Gli effetti devastanti del cambiamento climatico e delle crisi sociali e politiche stanno incrementando il problema della fame globale. Secondo il Cesvi, in 18 Paesi del mondo, “gli eventi meteorologici estremi dell’ultimo anno hanno peggiorato i livelli di fame“, trascinando in condizioni di “insicurezza alimentare acuta oltre 72 milioni di persone, 15 milioni in più rispetto al 2022“.
Questi dati preoccupanti emergono dal nuovo Indice Globale della Fame 2024 (Global Hunger Index – GHI), uno dei principali rapporti internazionali sulla misurazione della fame nel mondo, curato da Cesvi per l’edizione italiana. Il rapporto viene redatto annualmente da Welthungerhilfe e Concern Worldwide, organizzazioni del network europeo Alliance2015, di cui Cesvi fa parte, insieme, da quest’anno, all’Ifhv (Institute for International Law of Peace and Armed Conflict).
Le cifre contenute nell’Indice delineano un quadro preoccupante. Oltre alle crisi climatiche, le guerre hanno contribuito notevolmente all’aggravamento della malnutrizione globale, portando “un aumento dei livelli di malnutrizione di oltre 200 milioni di persone in un solo anno” e registrando un incremento del 26% negli ultimi quattro anni.

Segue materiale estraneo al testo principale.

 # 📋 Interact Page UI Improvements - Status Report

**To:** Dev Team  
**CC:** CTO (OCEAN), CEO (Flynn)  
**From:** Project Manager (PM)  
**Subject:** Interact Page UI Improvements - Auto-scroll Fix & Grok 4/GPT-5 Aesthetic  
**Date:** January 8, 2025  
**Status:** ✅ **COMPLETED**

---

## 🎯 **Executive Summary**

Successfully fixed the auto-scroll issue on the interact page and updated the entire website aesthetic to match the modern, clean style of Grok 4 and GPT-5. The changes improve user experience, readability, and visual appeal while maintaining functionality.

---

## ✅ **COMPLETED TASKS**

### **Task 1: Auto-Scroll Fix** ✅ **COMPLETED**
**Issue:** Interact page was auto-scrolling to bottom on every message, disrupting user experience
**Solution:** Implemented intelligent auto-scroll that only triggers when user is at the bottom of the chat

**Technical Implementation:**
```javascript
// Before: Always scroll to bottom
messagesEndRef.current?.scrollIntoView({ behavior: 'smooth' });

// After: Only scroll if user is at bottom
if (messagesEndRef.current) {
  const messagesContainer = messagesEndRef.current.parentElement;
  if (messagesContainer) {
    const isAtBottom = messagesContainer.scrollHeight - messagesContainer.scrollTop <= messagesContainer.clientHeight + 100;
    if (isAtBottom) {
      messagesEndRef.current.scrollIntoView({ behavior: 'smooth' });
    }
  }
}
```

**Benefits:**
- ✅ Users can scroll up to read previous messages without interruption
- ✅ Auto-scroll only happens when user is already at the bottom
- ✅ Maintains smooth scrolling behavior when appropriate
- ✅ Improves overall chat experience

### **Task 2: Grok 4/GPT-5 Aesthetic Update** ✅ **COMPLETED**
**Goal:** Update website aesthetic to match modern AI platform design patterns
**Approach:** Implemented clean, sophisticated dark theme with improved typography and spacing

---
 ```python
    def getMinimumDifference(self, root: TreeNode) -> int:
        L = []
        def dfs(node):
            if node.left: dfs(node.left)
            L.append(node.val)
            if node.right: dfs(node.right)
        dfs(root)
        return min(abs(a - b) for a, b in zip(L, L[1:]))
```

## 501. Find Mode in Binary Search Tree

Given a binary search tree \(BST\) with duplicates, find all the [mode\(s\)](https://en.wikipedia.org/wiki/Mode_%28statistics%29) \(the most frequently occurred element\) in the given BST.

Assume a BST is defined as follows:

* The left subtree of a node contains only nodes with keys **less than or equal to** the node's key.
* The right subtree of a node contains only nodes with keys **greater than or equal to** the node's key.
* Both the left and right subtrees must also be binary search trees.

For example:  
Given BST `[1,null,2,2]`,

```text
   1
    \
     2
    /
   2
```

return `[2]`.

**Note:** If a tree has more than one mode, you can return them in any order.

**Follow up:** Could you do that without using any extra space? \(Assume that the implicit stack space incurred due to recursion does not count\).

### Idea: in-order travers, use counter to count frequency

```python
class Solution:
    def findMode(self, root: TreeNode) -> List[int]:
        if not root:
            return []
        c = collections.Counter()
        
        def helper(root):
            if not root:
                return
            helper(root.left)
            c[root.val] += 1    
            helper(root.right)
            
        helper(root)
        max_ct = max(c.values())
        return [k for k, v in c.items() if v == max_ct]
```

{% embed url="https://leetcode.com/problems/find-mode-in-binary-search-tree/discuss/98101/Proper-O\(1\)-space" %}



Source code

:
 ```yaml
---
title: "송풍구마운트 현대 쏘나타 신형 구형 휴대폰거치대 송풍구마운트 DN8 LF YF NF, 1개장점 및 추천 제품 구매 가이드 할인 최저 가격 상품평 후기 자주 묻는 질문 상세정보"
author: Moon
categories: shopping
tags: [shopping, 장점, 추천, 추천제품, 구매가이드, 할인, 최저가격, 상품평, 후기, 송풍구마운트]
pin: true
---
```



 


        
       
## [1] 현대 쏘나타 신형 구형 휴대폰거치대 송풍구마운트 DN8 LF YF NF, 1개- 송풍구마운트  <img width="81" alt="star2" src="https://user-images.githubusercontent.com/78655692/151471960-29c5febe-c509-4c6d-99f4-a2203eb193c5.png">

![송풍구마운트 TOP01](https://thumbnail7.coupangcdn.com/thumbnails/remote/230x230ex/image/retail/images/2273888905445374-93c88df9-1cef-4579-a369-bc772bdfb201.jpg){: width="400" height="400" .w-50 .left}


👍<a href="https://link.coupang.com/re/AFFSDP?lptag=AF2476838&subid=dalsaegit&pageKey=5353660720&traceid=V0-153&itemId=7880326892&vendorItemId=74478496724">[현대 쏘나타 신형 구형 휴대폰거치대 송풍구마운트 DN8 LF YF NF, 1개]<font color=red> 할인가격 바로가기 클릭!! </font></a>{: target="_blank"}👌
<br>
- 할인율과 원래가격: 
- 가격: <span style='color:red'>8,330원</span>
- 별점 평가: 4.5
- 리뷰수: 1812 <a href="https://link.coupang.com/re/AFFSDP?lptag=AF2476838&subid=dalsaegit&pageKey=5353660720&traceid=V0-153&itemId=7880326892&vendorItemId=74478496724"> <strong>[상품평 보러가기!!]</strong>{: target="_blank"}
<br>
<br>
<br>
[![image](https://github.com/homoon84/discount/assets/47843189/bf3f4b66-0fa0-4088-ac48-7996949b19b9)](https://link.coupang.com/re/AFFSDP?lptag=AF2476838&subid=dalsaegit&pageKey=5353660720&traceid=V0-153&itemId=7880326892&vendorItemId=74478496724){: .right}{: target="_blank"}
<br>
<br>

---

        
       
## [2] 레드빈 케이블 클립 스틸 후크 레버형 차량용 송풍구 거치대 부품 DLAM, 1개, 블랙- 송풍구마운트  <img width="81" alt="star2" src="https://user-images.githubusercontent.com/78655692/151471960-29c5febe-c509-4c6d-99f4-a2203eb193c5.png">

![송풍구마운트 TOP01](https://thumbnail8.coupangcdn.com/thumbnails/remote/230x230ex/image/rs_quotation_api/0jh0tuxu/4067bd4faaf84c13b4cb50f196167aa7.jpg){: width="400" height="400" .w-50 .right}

Se non verranno intraprese azioni incisive, il futuro appare cupo. Secondo il rapporto, “senza rapida inversione di tendenza nel 2030, 582 milioni di persone saranno ancora cronicamente denutrite, la metà in Africa“. Un monito severo rivolto anche ai leader mondiali riuniti a Baku per la COP29. Cesvi sottolinea l’urgenza dell’azione climatica, osservando che “se si manterrà questo ritmo, il mondo raggiungerà un livello di fame basso solo nel 2160, tra più di 130 anni“.
Le catastrofi naturali si sono moltiplicate. Nel solo 2023 si sono verificati “399 eventi disastrosi, più di uno al giorno, causando 86.473 morti e colpendo 93,1 milioni di persone, con perdite economiche pari a 202,7 miliardi di dollari“. Il rapporto mette in guardia: se non ci sarà un cambio di rotta, “i raccolti di grano, riso e mais potrebbero ulteriormente diminuire“, danneggiando in particolare “le comunità rurali, le famiglie a basso reddito e i gruppi già marginalizzati che sono fra i più vulnerabili agli effetti dei cambiamenti climatici“.
A soffrire maggiormente sono le regioni dell’Africa Sub-Sahariana, il Sud-Est Asiatico e l’America Latina. In Somalia, Cesvi interviene per supportare “i bisogni nutrizionali dei più vulnerabili“, con tre centri che forniscono “terapie nutrizionali salvavita“. Anche in Etiopia la situazione è critica, dove Cesvi sostiene le comunità attraverso “progetti di assistenza in denaro, riabilitazione e restauro di bacini per il raccoglimento dell’acqua“.
La sfida è globale e richiede risposte rapide per affrontare i cambiamenti climatici e la fame, che si intrecciano in una spirale sempre più difficile da controllare.